Budget 2018: IR35 and other taxes
Concern over tightening self-employed tax loophole
Ed Molyneux: ‘government is making an unfair assumption’
Businesses voiced concern about the move to further close a tax loophole where some self-employed are not what they say.
The IR35 tax law, brought into the public sector in April 2017, will be introduced to the private sector from April 2020, with the onus for deciding the employee’s tax status shifting from the self-employed themselves to any large businesses that employ them.
Trevor Cherry, national chairman of the Federation of Small Businesses, said: “Extension of the IR35 rule changes that have taken place in the public sector to the private sphere must be handled with caution.
“Careful consideration must be given over the next two years as to how this potentially damaging rollout should be managed.
“The flexibility of our workforce is one of our economy’s greatest strengths – one that should be protected.”
The Association of Independent Professionals and the Self-Employed (IPSE) chief executive Chris Bryce branded the Chancellor’s move as pushing the self-employed into a “holding pattern of despair”

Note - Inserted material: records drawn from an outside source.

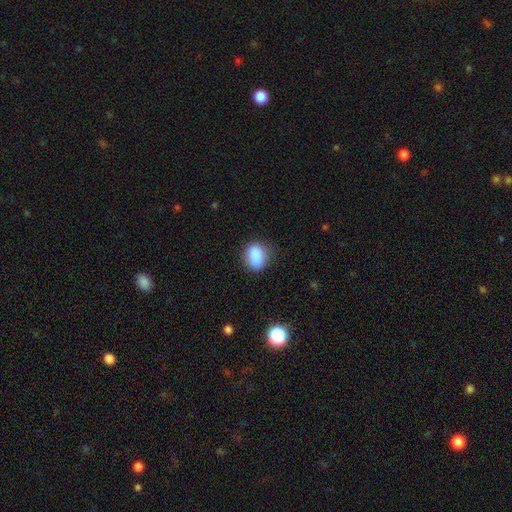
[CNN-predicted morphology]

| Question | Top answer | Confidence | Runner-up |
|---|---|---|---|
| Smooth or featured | smooth | 87% | star or artifact (9%) |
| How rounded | in between | 65% | round (33%) |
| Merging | none | 76% | minor disturbance (17%) |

Bryce said it could force many self-employed out of business and said it was a “smash-and-grab approach” by the Treasury.
Ed Molyneux, CEO of FreeAgent, which makes software for for freelancers and small businesses, said: “Once again, the government is making the unfair assumption that many of these people are ‘fake’ self employed workers who do not pay their fair share of tax, which is simply not the case.”
Neil Greene, Senior Consultant at HRC Recruitment, said: “The Chancellor stopped short of introducing IR35 reforms across the private sector today, limiting its application to large and medium-sized organisations.
“While the changes won’t come into effect until 2020, there now needs to be a conversation in the private sector about how it will accommodate the amended legislation – particularly among big, multinational companies which often employ large numbers of contractors in the UK.
“In some ways, they may be able to take their lead from how public sector organisations reacted to the reforms’ introduction years ago and take measures ahead of the 2020 deadline.”
Chas Roy-Chowdhury, head of taxation at the Association of Chartered Certified Accountants: “It is right for the Chancellor to target those who take on work through a private company when they should actually be treated as employees and pay the appropriate national insurance contributions, both the employer and employee.
“However, opinion on whether the public sector IR35 rules are really working is sharply divided, and implementation from 2019 (alongside Brexit) is something that business groups have begged the Chancellor to avoid, so it’s disappointing to see this measure brought forward so soon.
“But these new rules should be accompanied by clear guidance and a pragmatic approach from HMRC so that those who are genuinely self-employed are not penalised and put off setting up in business. The UK urgently needs entrepreneurs and this should not be a roadblock to start-ups and existing businesses.”
VAT and Apprenticeship Levy
SMES welcomed Mr Hammond’s other moves for the sector, including the decision to freeze the £85,000 turnover threshold for VAT registration until 2022.
Mr Cherry at the FSB said it and other measures, including halving the SME share of the apprenticeship levy from 10% to 5% and refusing calls to abolish entrepreneurial tax relief, showed the Chancellor was “now listening to the small business community”.
Annual investment allowance and rates
There was also a welcome from the British Chambers of Commerce at the increase in the annual investment allowance to £1 million – one of the BCC’s core asks in its pre-judgement submissions to the Chancellor.
“This announcement will provide a major enticement for firms to invest and grow,” Suren Thiru, head of economics at the BCC, said.
The well-flagged support on business rates also drew plaudits from the SME sector.
The FSB said that small businesses on the high street that cannot get Small Business Rate Relief “will be delighted with the significant discount for the next two years, which on average will help these businesses to the tune of almost £2,000 each, but potentially up to about £16,000 off small businesses facing the biggest bills.
The changes apply to England and the Scottish government, which is responsible for business rates north of the border, will need to consider how to respond.